Bill that would ban using hand-held devices while driving moves to final passage

NEW ORLEANS, LA (WVUE) - A bill that would affect motorists who use their phones while driving is making it's way through the state legislature.

House Bill 619 would make it illegal to use a hand-held device while driving.

Texting and driving is already against the law, but this new bill would mean you can't even hold a phone in your hand behind the wheel.

"It's a bill to actually protect drivers in our state. Fifteen other states have adopted this law, Georgia was the last one to do it," Representative Mike Huval said.

Huval said he wrote this bill to save lives.

"Currently, our state is 49th in the U.S. for the most distracted drivers.

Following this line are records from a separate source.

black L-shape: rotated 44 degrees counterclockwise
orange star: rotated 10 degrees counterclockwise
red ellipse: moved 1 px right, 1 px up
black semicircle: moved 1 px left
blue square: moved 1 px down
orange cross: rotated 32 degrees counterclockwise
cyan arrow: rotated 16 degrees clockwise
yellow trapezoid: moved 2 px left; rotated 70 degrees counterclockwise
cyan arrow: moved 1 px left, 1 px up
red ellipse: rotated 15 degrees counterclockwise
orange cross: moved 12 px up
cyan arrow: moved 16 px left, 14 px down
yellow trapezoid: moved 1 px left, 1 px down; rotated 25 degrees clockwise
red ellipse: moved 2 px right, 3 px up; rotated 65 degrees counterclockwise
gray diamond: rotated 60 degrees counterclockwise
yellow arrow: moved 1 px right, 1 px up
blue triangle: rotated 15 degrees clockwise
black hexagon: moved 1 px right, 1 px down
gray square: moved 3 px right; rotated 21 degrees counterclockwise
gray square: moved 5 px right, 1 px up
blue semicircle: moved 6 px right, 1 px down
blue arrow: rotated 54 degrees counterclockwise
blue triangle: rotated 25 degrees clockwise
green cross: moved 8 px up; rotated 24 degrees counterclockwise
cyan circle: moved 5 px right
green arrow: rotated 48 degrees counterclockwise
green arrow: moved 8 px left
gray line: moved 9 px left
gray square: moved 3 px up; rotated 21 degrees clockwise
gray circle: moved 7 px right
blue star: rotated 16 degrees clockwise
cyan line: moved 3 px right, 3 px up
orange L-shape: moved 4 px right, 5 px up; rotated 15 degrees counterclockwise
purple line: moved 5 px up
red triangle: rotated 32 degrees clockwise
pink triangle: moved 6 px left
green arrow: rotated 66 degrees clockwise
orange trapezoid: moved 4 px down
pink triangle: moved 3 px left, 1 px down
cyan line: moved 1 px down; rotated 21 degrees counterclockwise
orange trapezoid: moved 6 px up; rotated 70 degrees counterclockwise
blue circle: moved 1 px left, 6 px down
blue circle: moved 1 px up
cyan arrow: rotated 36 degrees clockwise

We're the seventh-highest for traffic fatalities in the United States," Huval said.

He said drivers not paying attention to the road is an issue affecting everyone.

"While working on the house side, I spoke with some members, we've all seen people driving distracted. Driving back and forth from Breaux Bridge every morning," Huval said.

Some who've lost loved ones to distracting driving offered emotional testimonies at a Committee on Transportation, Highways and Public Works Committee meeting.

"I lost my daughter to a driver that was texting the day after Christmas," Suzanne Salter said.

State Commissioner of Insurance Jim Donelon said insurance rates have always been high in the state, but recently spiked, thanks to this growing problem.

"First and foremost is distracted driving. Not only is it sending insurance premiums through the roof, it's also killing motorists in record numbers," Donelon said.

Some think the bill would make for safer roadways.

"It's going to force drivers to be more cautious and it's going to probably stop a lot of accidents from happening, and I'm from California originally so you know, the bill is already passed there," Devohn Moore said.

"I think it's great," Melvin Joseph said, "People will pay more attention to the road instead of their cell phone."

Others are skeptical about enforcement.

"I think it would be too much of a hassle to actually police. I mean, at this point, it's pretty much too far gone. Pretty much everyone uses their phone," Jeremy Ivory said.